For more than one query variant, the ensemblQueryLDwithSNPwindowDataframe function takes a data.frame as input, and gets all variants in LD with all query variants in the rsid column. It is possible to parallelise this operation by setting the number of cores above 1.

# example input data
in.table <- data.frame(rsid=rep(c("rs7153434","rs1963154","rs12672022","rs3852802","rs12324408","rs56346870"), 500))

# run query on in.table
ensemblQueryR::ensemblQueryLDwithSNPwindowDataframe(
  in.table=in.table,
  r2=0.8,
  d.prime=0.8,
  window.size=500,
  pop="1000GENOMES:phase_3:EUR",
  cores=1
)

2. Query LD metrics for a pair of variants

The ensemblQueryLDwithSNPpair takes a single pair of query SNPs and returns a data.frame of LD metrics.
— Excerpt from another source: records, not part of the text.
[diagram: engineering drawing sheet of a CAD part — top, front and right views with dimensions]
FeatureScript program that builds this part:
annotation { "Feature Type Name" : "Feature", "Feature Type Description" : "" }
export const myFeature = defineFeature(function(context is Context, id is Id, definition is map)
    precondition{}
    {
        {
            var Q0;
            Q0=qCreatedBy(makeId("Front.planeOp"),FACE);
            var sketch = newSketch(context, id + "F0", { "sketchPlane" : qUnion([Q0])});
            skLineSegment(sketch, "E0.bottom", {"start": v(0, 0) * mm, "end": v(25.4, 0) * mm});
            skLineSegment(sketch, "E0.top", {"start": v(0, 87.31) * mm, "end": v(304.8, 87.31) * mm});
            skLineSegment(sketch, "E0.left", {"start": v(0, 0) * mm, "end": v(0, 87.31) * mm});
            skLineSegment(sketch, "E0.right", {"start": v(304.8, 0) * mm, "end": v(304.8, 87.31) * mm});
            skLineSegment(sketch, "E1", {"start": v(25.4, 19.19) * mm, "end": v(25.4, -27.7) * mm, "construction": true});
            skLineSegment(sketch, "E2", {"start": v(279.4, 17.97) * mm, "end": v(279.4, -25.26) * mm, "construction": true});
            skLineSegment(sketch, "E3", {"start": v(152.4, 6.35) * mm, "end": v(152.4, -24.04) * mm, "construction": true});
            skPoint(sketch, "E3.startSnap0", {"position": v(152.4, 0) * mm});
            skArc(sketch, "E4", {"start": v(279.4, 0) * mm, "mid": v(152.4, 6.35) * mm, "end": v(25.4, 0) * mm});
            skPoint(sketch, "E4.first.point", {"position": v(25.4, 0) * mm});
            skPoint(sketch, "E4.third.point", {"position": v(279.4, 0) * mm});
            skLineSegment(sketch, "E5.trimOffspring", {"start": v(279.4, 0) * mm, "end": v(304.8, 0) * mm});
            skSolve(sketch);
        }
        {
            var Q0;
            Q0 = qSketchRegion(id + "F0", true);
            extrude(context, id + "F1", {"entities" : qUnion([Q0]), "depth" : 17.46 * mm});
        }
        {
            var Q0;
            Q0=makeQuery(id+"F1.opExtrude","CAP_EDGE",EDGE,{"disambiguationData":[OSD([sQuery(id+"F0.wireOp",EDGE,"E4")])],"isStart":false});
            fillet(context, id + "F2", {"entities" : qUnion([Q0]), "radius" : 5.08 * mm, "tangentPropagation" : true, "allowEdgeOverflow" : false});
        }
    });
ensemblQueryR::ensemblQueryLDwithSNPpair(
  rsid1="rs6792369",
  rsid2="rs1042779",
  pop="1000GENOMES:phase_3:EUR"
)

The ensemblQueryLDwithSNPpairDataframe takes a data.frame with columns rsid1 and rsid2 and returns a data.frame of LD metrics for all variant pairs. It is possible to parallelise this operation by setting the number of cores above 1.

# example input data
in.table <- data.frame(rsid1=rep("rs6792369", 10), rsid2=rep("rs1042779", 10))

# run query on in.table
ensemblQueryR::ensemblQueryLDwithSNPpairDataframe(
  in.table=in.table,
  pop="1000GENOMES:phase_3:EUR",
  keep.original.table.row.n=F,
  cores=1
)

3. Query LD metrics for a genomic region

The ensemblQueryLDwithSNPregion function takes genomic coordinates as input and returns all variant pairs and their LD metrics within the defined region.

ensemblQueryR::ensemblQueryLDwithSNPregion(
  chr="6",
  start="25837556",
  end="25843455",
  pop="1000GENOMES:phase_3:EUR"
)

The ensemblQueryLDwithSNPregionDataframe takes a data.frame with columns chr, start and end and returns a data.frame of LD metrics for all variant pairs contained within each genomic region (each row of in.table). It is possible to parallelise this operation by setting the number of cores above 1.

# example input data
in.table = data.frame(chr=rep(c("6"), 10),
                       start=rep(c("25837556"), 10),
                       end=rep(c("25843455"), 10))
                       
# run query on in.table
ensemblQueryR::ensemblQueryLDwithSNPregionDataframe(
  in.table= ,
  pop="1000GENOMES:phase_3:EUR",
  cores = 2
)

Docker

We have provided a Docker image, enabling this tool to be run regardless of your local operating system or R version. This can be found here. As long as you have Docker installed, the code below will allow you to pull this image, run a container and execute it. You will then be able to use ensemblQueryR as described above.

docker pull ainefairbrotherbrowne/ensemblqueryr:1.0; \
docker run -t -d --name ensemblqueryr ainefairbrotherbrowne/ensemblqueryr:1.0; \ 
docker exec -i -t ensemblqueryr R

Disclaimer

Please note that this code is still under development and may contain bugs or errors. It is not recommended for use in production environments. Use at your own risk. I am working on improving the code, addressing any issues, and expanding the package's capabilities so please check back for updates.